Comentario de Andre Kondo:
A definição de herói geralmente é atribuída a personagens fictícios, alguns dotados de superpoderes, ou a uma pessoa que salva a outra sob circunstâncias de risco. As três histórias recebidas fogem de tal estereótipo, pautando-se em vidas de pessoas aparentemente comuns. Porém, é justamente por isso que os textos se tornam interessantes, por mostrarem que apenas viver com dignidade já pode ser considerado como um ato heroico.

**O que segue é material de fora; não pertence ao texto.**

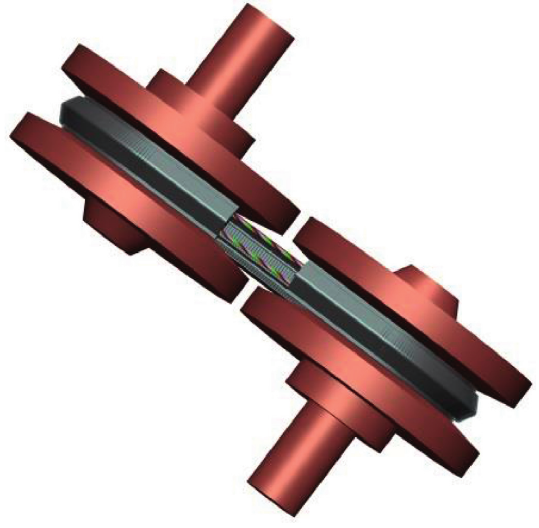
Figure 4: WR-CVT assembly.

Cada texto apresentou qualidades, porém, a história selecionada nesta edição é a de Iraci Megumi Nagoshi, que narra a trajetória de vida de Miyoko Fujisaka. O texto biográfico acompanha uma linha cronológica bem construída, podendo até ser expandida para um livro, já que, em linhas gerais, o material é rico e interessante. Iraci não buscou malabarismos líricos com as palavras, apresentando um texto objetivo. Mesmo assim, a história emociona justamente por apresentar a vida de Miyoko da forma mais natural possível, sendo que a emoção se apresenta pela vida cotidiana (e heroica) dessa mulher.

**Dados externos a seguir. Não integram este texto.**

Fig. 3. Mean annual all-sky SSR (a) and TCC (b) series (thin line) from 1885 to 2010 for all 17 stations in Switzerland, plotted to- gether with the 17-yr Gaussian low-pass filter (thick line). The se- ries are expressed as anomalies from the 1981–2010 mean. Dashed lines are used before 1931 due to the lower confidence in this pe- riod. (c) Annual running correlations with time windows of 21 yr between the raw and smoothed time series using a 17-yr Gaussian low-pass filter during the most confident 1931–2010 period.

Além do mais, neste relato, os percalços presentes em narrativas heroicas se assemelham não apenas àquelas vividas por isseis, mas por imigrantes de outras nacionalidades, criando uma empatia universal durante a leitura. Ainda jovem, Miyoko torna-se viúva, com quatro filhos para criar. A partir daí acompanhamos a força dessa jovem mãe, que segue em frente com determinação inspiradora. Há que se observar que, em um tempo em que ser mulher implicava em dificuldades ainda maiores às enfrentadas atualmente, a senhora Fujisaka, ao lograr vencê-las, torna-se genuinamente uma heroína.